This document covers the calculation of performance measures for use in the ‘multi-academy trust (MAT) performance measures (Key stages 2, 4 and 5)’ statistics release, the KS4 and 16 to 18 MAT level accountability data on the Find School and College Performance Data website and the KS2 MAT level accountability data shared with eligible trusts through the View your education data website.
The performance measures published for multi-academy trust statistics are the following, organised by key stage.
- Key Stage 2
- KS2 Attainment in reading, writing and maths (combined)
- KS2 Progress in reading
- KS2 Progress in writing
- KS2 Progress in maths
- Key Stage 4
- English Baccalaureate (EBacc) entry
- Attainment 8
- EBacc average point score (EBacc APS)
- Attainment in English and maths at grade 5 or above
- Attainment in the English Baccalaureate (EBacc) at grade 5 or above (and 4 or above)
- Progress 8
- 16 to 18 (Key Stage 5)
- Average point score (APS) per academic entry
- Average point score (APS) per applied general entry
This statistical release covers performance measures for Key Stage 2 (KS2) national curriculum assessments, GCSE results of pupils at the end of Key Stage 4 (KS4), and attainment of students in the academic and applied general cohorts, at the end of 16 to 18 study. The measures cover state-funded mainstream institutions that are either MATs, single-academy trusts (SATS) or institutions that are not academies. It also includes further breakdowns of MATs by sponsored academies and converter academies. Special schools, pupil referral units, alternative provision academies and alternative provision free schools are not included.

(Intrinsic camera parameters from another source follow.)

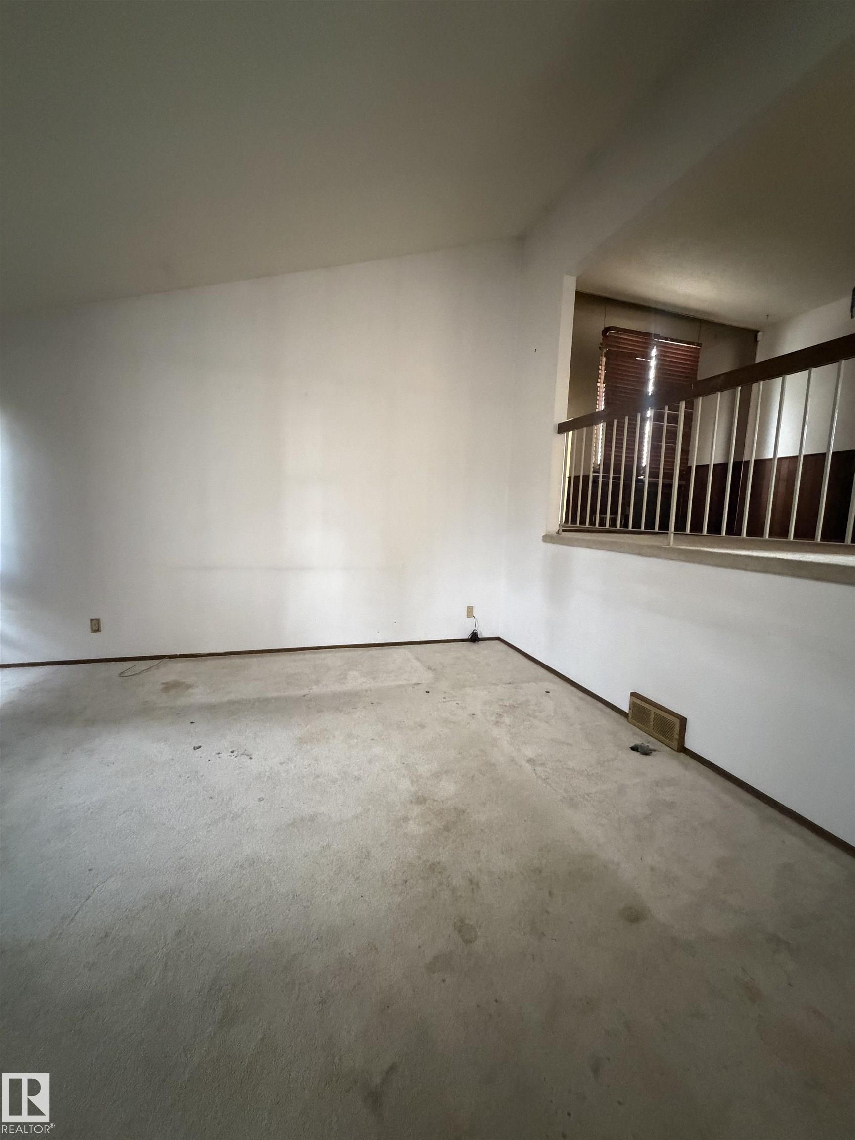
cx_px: 428
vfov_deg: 102.1
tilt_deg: -6.6
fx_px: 461
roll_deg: -1.2
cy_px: 570
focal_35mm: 14
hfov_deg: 85.7
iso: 1250
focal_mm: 2.22
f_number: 2.2
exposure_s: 1/54
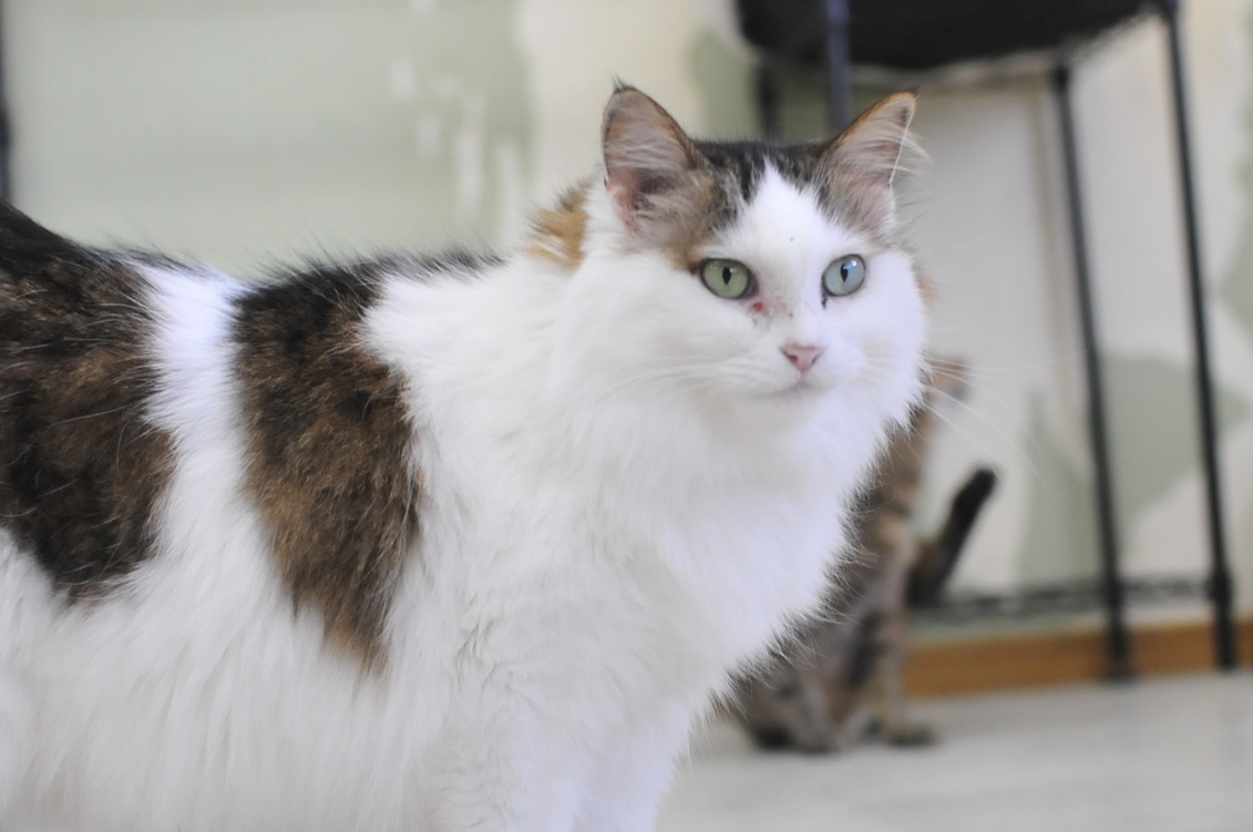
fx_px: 2225
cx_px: 681
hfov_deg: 31.4
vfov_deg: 21.2
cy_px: 479
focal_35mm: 64
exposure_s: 1/500
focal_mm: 30
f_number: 2.5
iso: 800
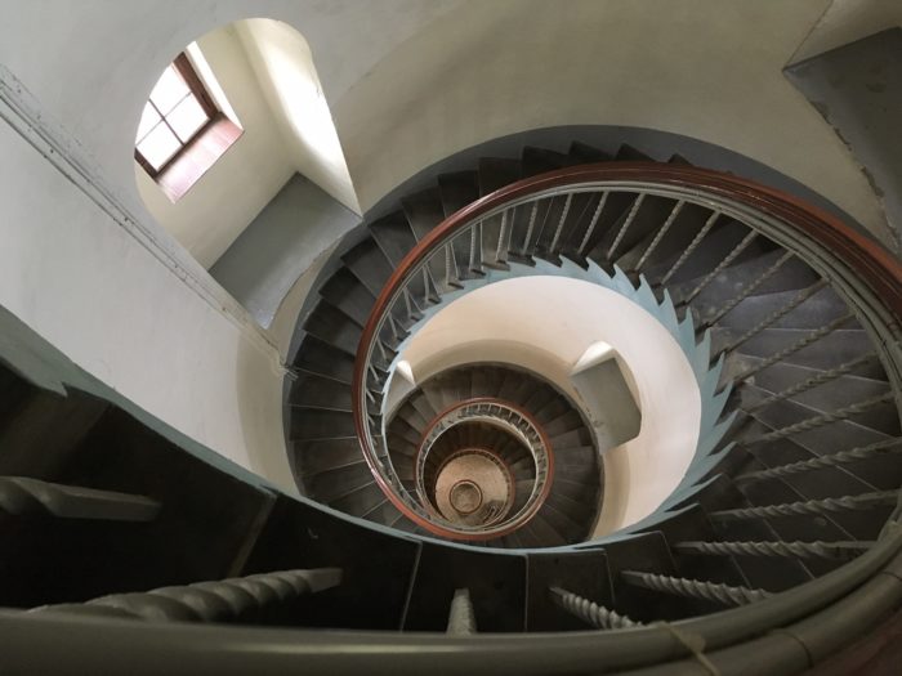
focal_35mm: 29
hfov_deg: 61.7
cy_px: 338
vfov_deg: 48.2
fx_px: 756
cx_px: 451
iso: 200
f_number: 2.2
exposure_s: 1/25
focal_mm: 4.15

1.3 Who is this methodology for?
This methodology is for
- Senior leaders, governors and trustees working in multi-academy trusts
- Anyone interested in performance of the multi-academy trust sector.
1.4 Brief overview of multi-academy trusts
A multi-academy trust (MAT) is a group of academies that are run by a single trust.
Academies receive funding directly from the government and are run by an academy trust, they do not charge fees and are inspected by Ofsted. They have to follow the same rules on admissions, special educational needs and exclusions as other state schools and students sit the same exams. Academies have more control over how they do things than community schools, for example they do not have to follow the national curriculum and can set their own term times.
Trusts are not-for-profit companies that run academies. They employ the staff and have trustees who are responsible for the performance of the academies in the trust. Trusts might run a single academy (SATs) or a group of academies (MATs). Please note that there are MATs with only a single academy, these differ from SATs in their funding agreements with the Department. For more information, please see Academy and free school funding agreements.
Types of academies
There are multiple types of academies.
- Converter academies have chosen to convert to academy status.
- Sponsored academies are established by a sponsor and were deemed by the Department for Education to be underperforming and in need of help from a sponsor to improve performance.
- Free schools are brand new academies, set up without a predecessor school following a competitive application process. Legally, free schools are academies once open, so they enjoy the same autonomy and freedoms. Free schools include University Technical Colleges (UTCs), which are a type of free school set up by universities and employers to address a defined employer need in the local area.